Lostmates (or, When Your Rural Postmates Driver Is Hopelessly Lost)

We’re on vacation up in the mountains, and it’s been raining and foggy the entire time. The drive up the side of the mountain was kind of treacherous, and we became soaked bringing our things into the rental. So the first night we were here, I had no intention of driving anywhere for food.

Enter Postmates!

It’s the only option in this area, so we ordered dinner. The Postmates app said the restaurant was seven miles away, so we figured that would be good, the food would be warm, etc. But about five minutes after the order had been accepted, I looked at the Postmates delivery map, and it showed that the restaurant was an hour away.

That’s annoying (well, Postmates is annoying in general), but it’s not even the story. The story was our delivery driver Isaac. We kept an eye on him on the map, and while, yes, it was raining, he was moving very slowly. So we waited and waited, and finally, Isaac arrived.

He ignored my delivery instructions to drop off the food on the porch here (so I don’t have to interact with possibly unvaccinated delivery people). Instead of doing that, he knocked on the door.

So I walked out onto the porch – wearing only a t-shirt on top – and opened the sliding door, and in came the cold wind and rain. I said, “Hi, thanks so much for working in this weather. We appreciate it.” And he just stood there, not handing me the bag. So I reached out and took it.

Then he said, “How do I get down from here?” So I stood there in the cold, wind, and rain telling him I had no idea. I explained that I wasn’t from the area, and that I’d just got here myself. To which he answered, “Really?”


A couple of points here.

First, we’re staying on a windy mountain road with turnouts and other roads and driveways everywhere, and it’s very confusing and disorienting. So even if I did know how to get down to the main road, it would have taken me five minutes to explain it to him, there in the cold, wind, and rain, while my dinner became colder and colder.

Secondly, and most confusingly, how did he find us? Using the map on his phone, perhaps? How about letting that guide you down? So I said, “Can’t you just go back the way you came?” While standing there in the cold, wind, and rain.

He just looked at me and said, “I’m lost.”

Now, if I’m in the town or city where I live, and someone tells me they’re lost, I help them. There’s an emotional reaction when someone uses that word, “lost.” You want to be helpful.

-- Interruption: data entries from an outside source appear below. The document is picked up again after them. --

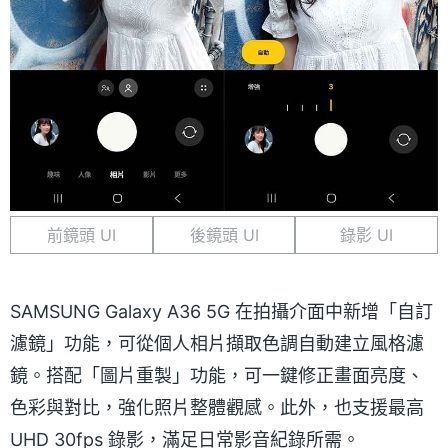
前鏡頭 UI
後鏡頭 UI
錄影 UI
SAMSUNG Galaxy A36 5G 在拍攝介面中新增「自訂
濾鏡」功能，可從個人相片擷取色調自動建立風格濾
鏡。搭配「圖片重製」功能，可一鍵修正畫面亮度、
色彩與對比，強化照片整體觀感。此外，也支援最高
UHD 30fps 錄影，滿足日常影音紀錄所需。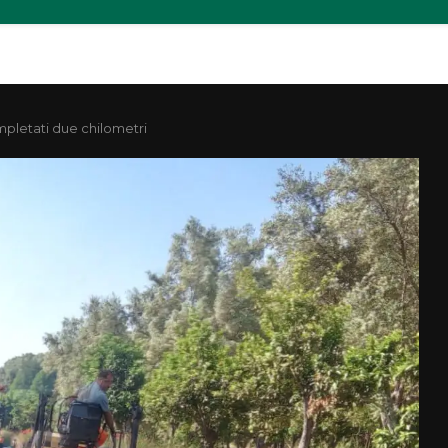
mpletati due chilometri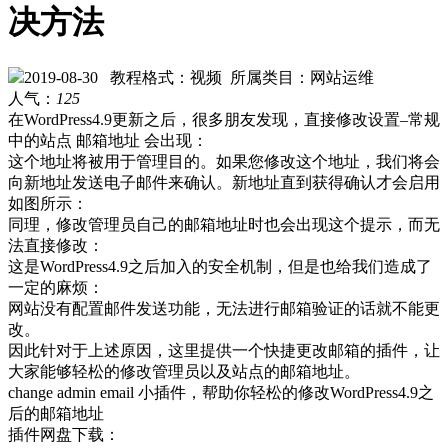
决方法
2019-08-30
教程格式：视频
所属类目：网站运维
人气：
125
在WordPress4.9更新之后，很多朋友发现，直接修改设置–常规
中的站点 邮箱地址 会出现：
这个地址将被用于管理目的。如果您修改这个地址，我们将会
向新地址发送电子邮件来确认。新地址直到获得确认才会启用
如图所示：
同理，修改管理员自己的邮箱地址时也会出现这个提示，而无
法直接修改：
这是WordPress4.9之后加入的安全机制，但是也给我们造成了
一定的麻烦：
网站没有配置邮件发送功能，无法进行邮箱验证的话就不能更
改。
因此针对于上述原因，这里提供一个快捷更改邮箱的插件，让
大家能够轻松的修改管理员以及站点的邮箱地址。
change admin email 小插件，帮助你轻松的修改WordPress4.9之
后的邮箱地址
插件网盘下载：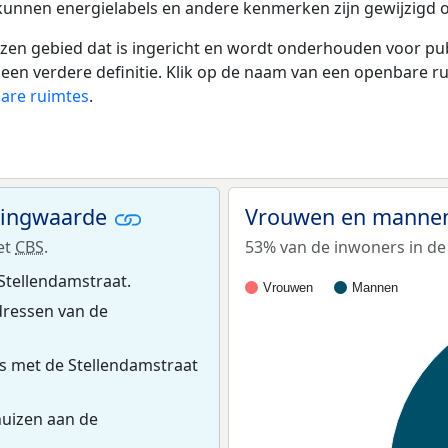
 kunnen energielabels en andere kenmerken zijn gewijzigd o
 gebied dat is ingericht en wordt onderhouden voor publie
or een verdere definitie. Klik op de naam van een openbare 
bare ruimtes
.
ningwaarde
Vrouwen en mannen 
et
CBS
.
53% van de inwoners in de 
Stellendamstraat.
Vrouwen
Mannen
ressen van de
s met de Stellendamstraat
uizen aan de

You want to be kind.

But I could not offer any help, because I didn’t know where to tell him to go, and not for nothing, but I can’t imagine, as a delivery person, making my delivery and telling the customer my problems. It would never occur to me. Maybe that sounds harsh or judgmental, but again, I could not help, and I was standing there in the cold, wind, and rain in a t-shirt.

I don’t know. It wasn’t even the question or saying he was lost. It was his entire demeanor. I realize it’s upsetting to be lost or out of your element, but the minute I opened the door, I felt him guilt-tripping me.

Like not handing me the food, asking for directions, and then when I explained why I can’t be of any help, telling me he’s lost. As if that were my fault somehow.

What purpose does saying, “I’m lost” serve, other than to make the person you’re talking to feel bad for you? I felt like he was manipulating me in some kind of weird passive-aggressive Postmate encounter.

After I thought I’d convinced him why I couldn’t help and expressed how I was sorry about that, standing there in the cold, wind and rain in a t-shirt, without saying anything, he turned to leave, took a step, then made a move like he was going to turn around and say something or ask something else, but he didn’t, he just left.

It was the strangest run-in I’ve ever had with someone delivering food to me. It happened two days ago, and here I am, still thinking about it (and typing about it).

I felt terrible when he left, and I can see that I may have come across as unkind from his perspective. But eventually, I just told myself that Isaac being lost and not knowing how to use his phone to get himself found wasn’t my problem.

So I hope everything worked out okay Isaac, merry Christmas.